I don't think so, and neither does he. The problem is that we look at the new year as a fresh start – one that will finally give us the clean slate we need to do things the right way. We buy lots of self-help books, attend seminars and watch programs that tell us that all we need to do in order to make a change is to get motivated and “just do it”. It sounds great, gives us a short-term mood boost and fills us with the sense that we can accomplish whatever we want. The only problem is that it's not the way to make real change.
Real change is hard and it takes more than determination. In order to make real change, we have to be willing to do something, even when we aren't motivated and in spite of feeling tired, bored or whatever. Added to that, making big changes can deplete your stores of will power before you've even begun creating the new habit. Not only that, but we aren't so good at predicting what changes will make us the happiest. When the reality fails to live up to the hype we've created in our minds, the resolutions seem ineffective and are quickly forgotten.

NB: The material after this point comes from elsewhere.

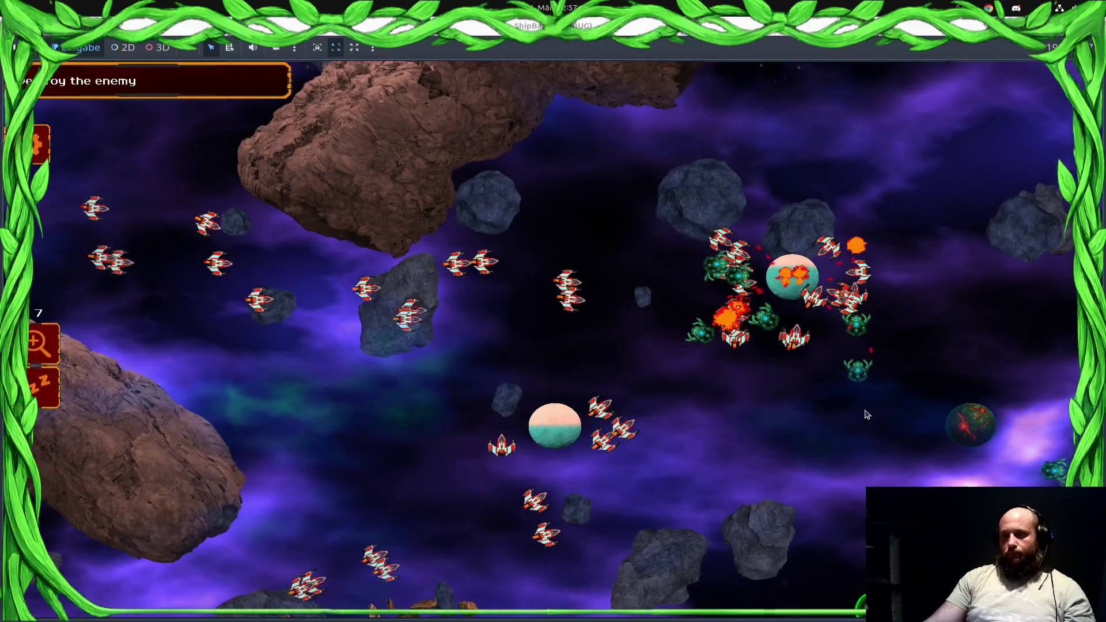
drag(363, 225, 875, 489)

A good example of this is people who make a resolution to lose weight. In order to get motivated, they imagine how much happier their life will be if they were thinner. I have some friends who think this way and they constantly talk about how much better their life will be when they finally get skinny. In their minds, when they reach their ideal goal, the clouds will part, they will feel happy, self-confident and will be able to find love, start enjoying their lives and get on with the “happily ever after” part. After expending all of that energy fantasizing about their perfect skinny life, there is little left over to actually spend on creating healthy meal plans or going to the gym. To make things worse, if they actually followed through on their resolution, they would find that even when they reach their goal, they will still be the exact same person they were before – just thinner. They will still have the same problems, the same struggle with confidence, and even the same relationship. Losing weight might make them feel healthier and happier, but it won't change their lives in the way they'd imagined.
So, what can we do to combat this problem? According to Burkeman, the solution is to stop making big resolutions and instead, make small, easily reachable goals throughout the year. Each accomplishment makes you feel more capable and adds to your will power. Sociological studies have pointed to this for years, insisting that many small victories can create more happiness and a higher degree of satisfaction than reaching a large goal. These little goals can build confidence and even trick your mind into making lasting change.
Maybe we would all be happier if we made resolutions to give 60% at our jobs. It's certainly a goal almost anyone can reach and even exceed. After reaching that goal day after day, we can try moving the bar up to 70%.